TTC: Do you ever wonder to yourself, ‘when will it be my turn?’
Resentment is part of the fertility story for many of us. Resentment is such a corrosive, relentless feeling because it’s so obsessive. The amount of time anyone can go through the list of someone’s faults, again and again can be very tiring. Time and again I hear stories of women as they ttc feeling resentful about what they are going through, or about the pregnancies of friends and family around them. In nearly every case women are aware that they feel resentful and often it’s an emotion that doesn’t sit easily with how they perceive themselves to be.
One my students Becky told me ‘infertility is so isolating, even from the people we love the most. It makes me feel that I’m a bad person who can’t be happy for others. It’s the worst’.
Feeling bad about being resentful makes a difficult situation even harder and this often shows up in anger or self destructive behaviour towards yourself or the situation that you’re in. During my own fertility journey I felt resentment many times. And I’m not alone in feeling resentment. Brie told me ‘I remember catching up with a friend in a park and her friend was there, a woman with a whole tribe of children who told me ‘I just need to look at my husband and I get pregnant’. I felt so annoyed with the ease in which she told me this story’.
If you’re struggling with resentment as you ttc, try working through this process by using my Purge tool below to get clear about what you are resentful about and importantly what your role is in creating the resentment. I know this might sound crazy but resentment has nothing to do with the other person and everything to do with you. The person or place that you feel resentful towards probably has no idea that you feel this way, they’re happily going on with their life, and it’s you who is the one that suffers.
Step 1. Create a list of people you feel resentful towards.
Don’t forget anyone, make the list as long and comprehensive as you like. Include everyone’s name, fully blown resentments and those you only feel slightly resentful about.
Step 2. Pinpoint why you resent them.
Next to the person or organisations name, write down the reason that they’re on this list. Maybe it’s your younger sister who didn’t want to be pregnant but told you ‘her ovaries just couldn’t wait’, or the nurse who took your blood and bruised your arm…However big or small, even if it feels trivial or insignificant write it down. It doesn’t have to make sense, it just has to be honest.

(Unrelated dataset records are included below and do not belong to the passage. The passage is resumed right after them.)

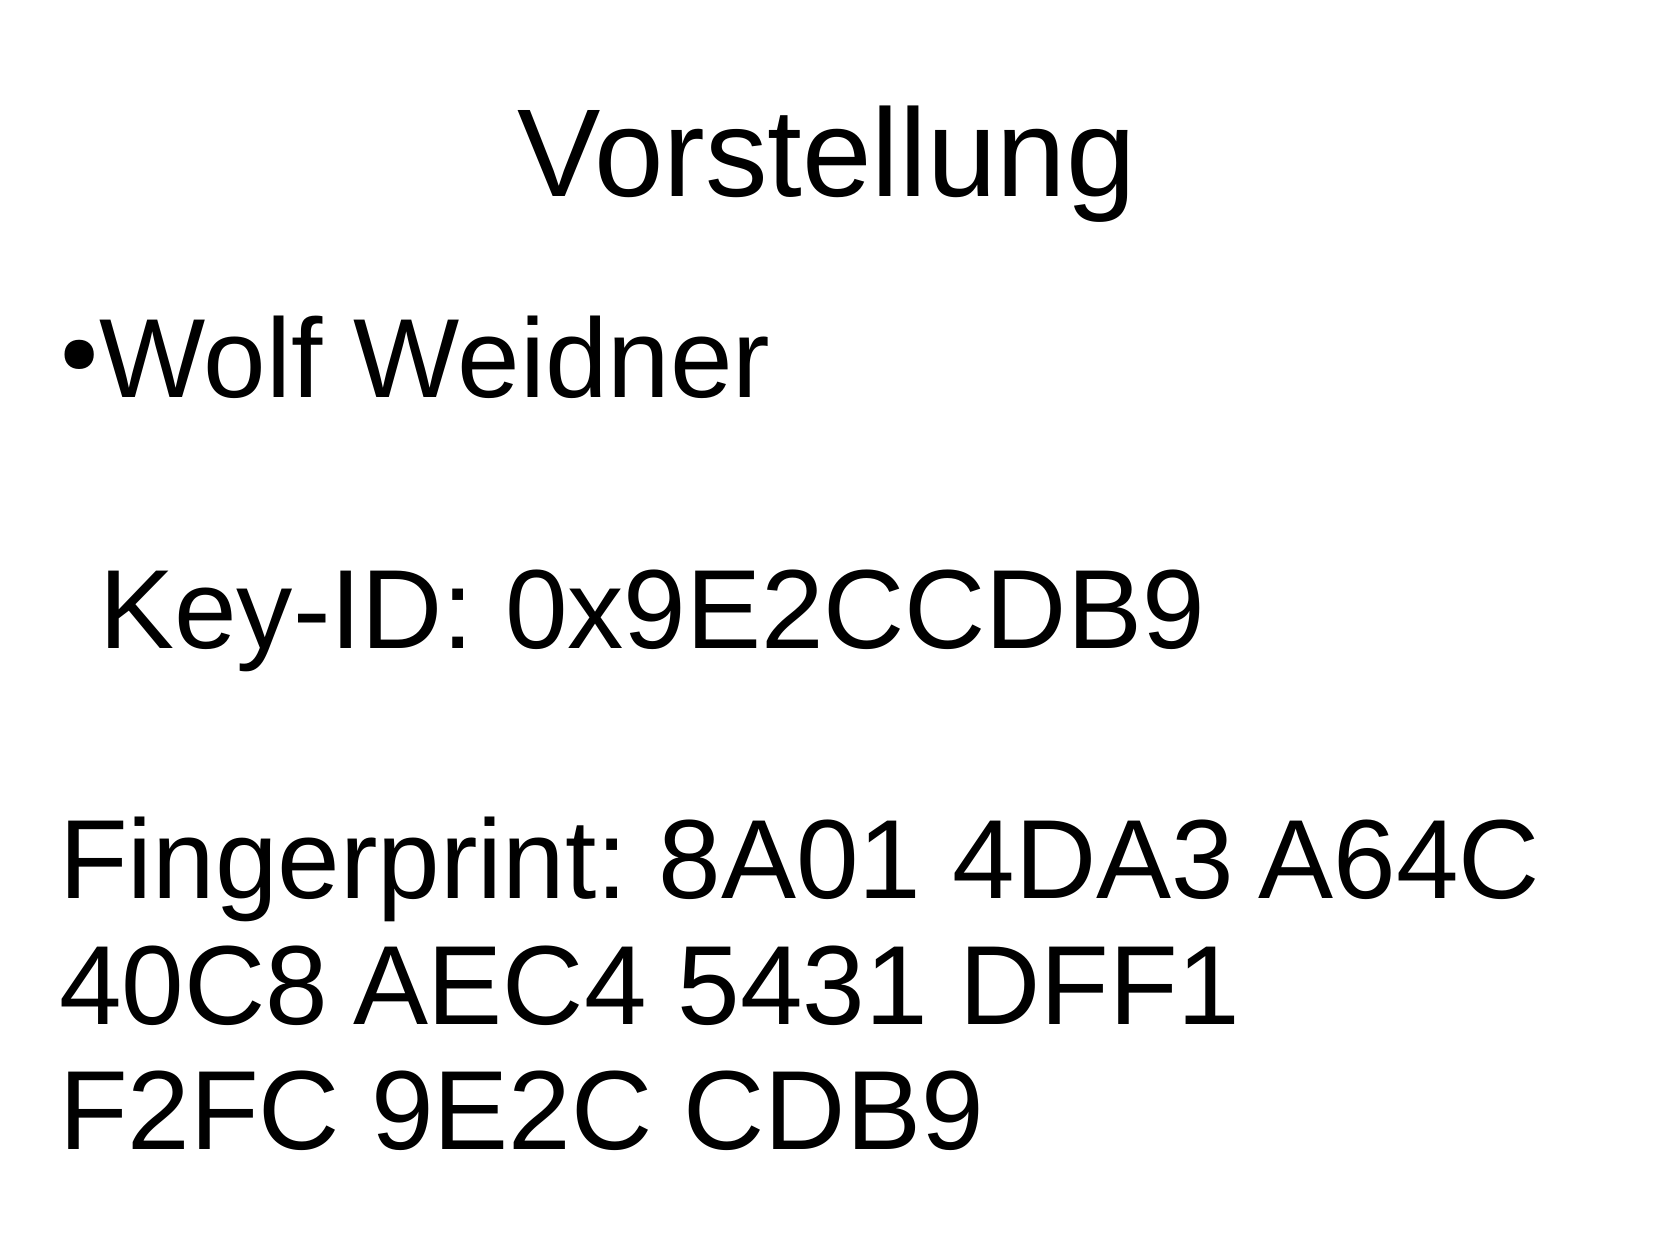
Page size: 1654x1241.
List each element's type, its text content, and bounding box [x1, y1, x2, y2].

title Vorstellung [82, 49, 1571, 257]
subtitle Wolf Weidner Key-ID: 0x9E2CCDB9 Fingerprint: 8A01 4DA3 A64C 40C8 AEC4 5431 DFF1 F2FC 9E2C CDB9 [59, 293, 1548, 1176]
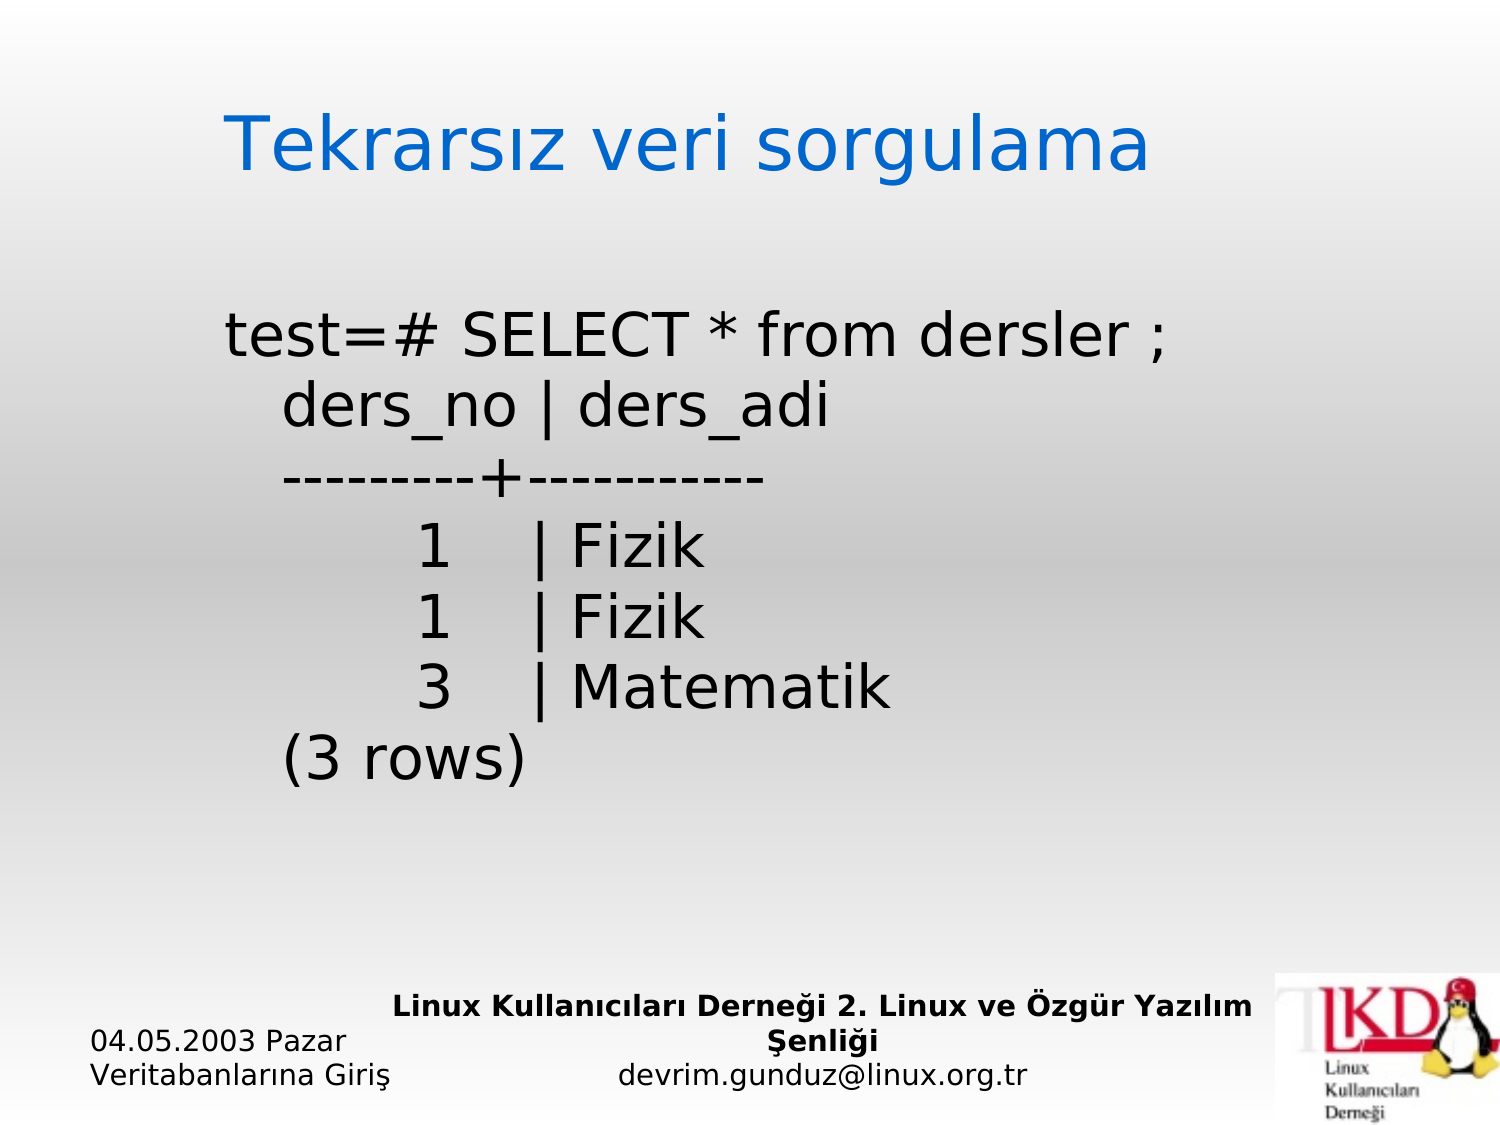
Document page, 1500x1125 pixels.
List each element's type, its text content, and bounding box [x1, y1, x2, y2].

list test=# SELECT * from dersler ; ders_no | ders_adi ---------+----------- 1 | Fizik 1 | Fizik 3 | Matematik (3 rows) [224, 299, 1425, 975]
picture [1275, 973, 1500, 1125]
title Tekrarsız veri sorgulama [224, 49, 1425, 238]
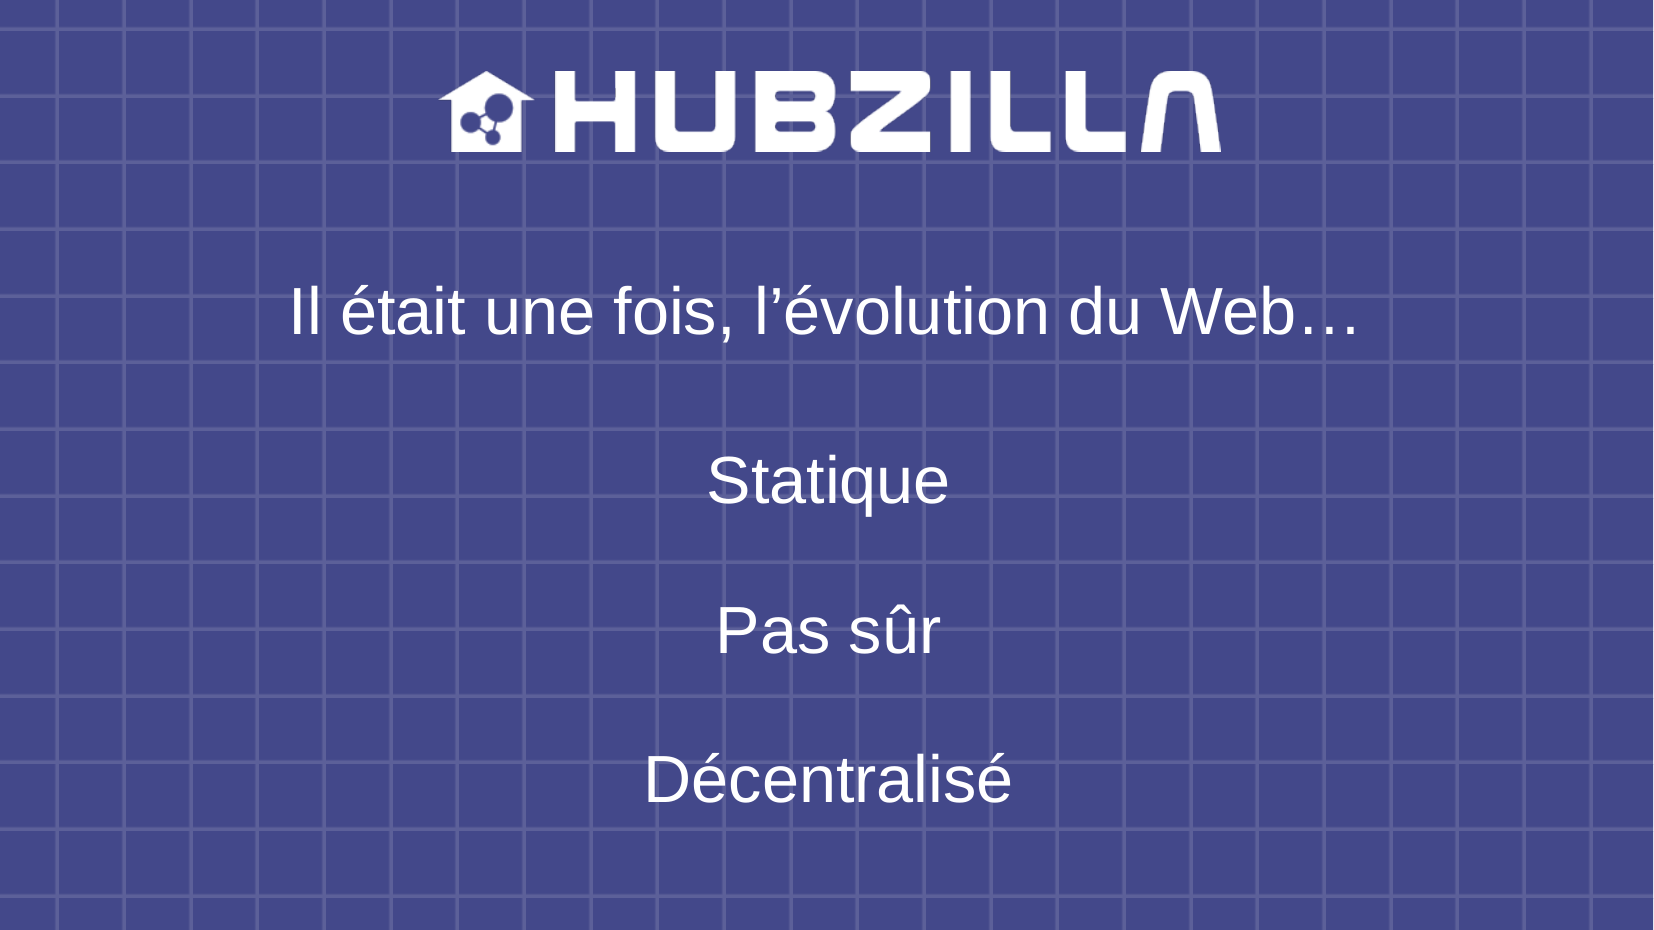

Step 3. Identify how this has affected you.
It could be your sister who is pregnant makes you feel inferior, and this affects your self confidence. The nurse who carelessly bruised your arm taking blood makes you feel that you’re just a faceless number at the clinic and this affects your confidence in their ability to help you successfully conceive. Explore the ways that the resentment affects your identity and the ability to feel safe, loved and secure.
Step 4. Describe how you have contributed to this.
Now write down your part in the problem. With your sister, perhaps you need to tell her how the news of her pregnancy is affecting you and share with her about what you are going through and how difficult it is for you. This part of The Purge is such an important step and can sometimes be hard to identify where you contributed to the situation. Take your time, there is no rush, go with it and try not to judge it. Just be as honest as you can.
Step 5. Finally… step back and get a clear picture of what is going on.
Who is it you resent and why? How this has affected you and how you contributed towards it? Once you’ve created The Purge you may want to keep hold of it as a reminder of what you need to work on, or as a process structure that you can return to when releasing future resentments. Some of you may wish to share it with a loved one or instead you may tear up it’s pages or burn it’s contents as a symbolic gesture of release and surrender.
Taking responsibility and identifying areas you need to work on is a powerful practice and gives you the clarity to create space for greater happiness, now and in the future.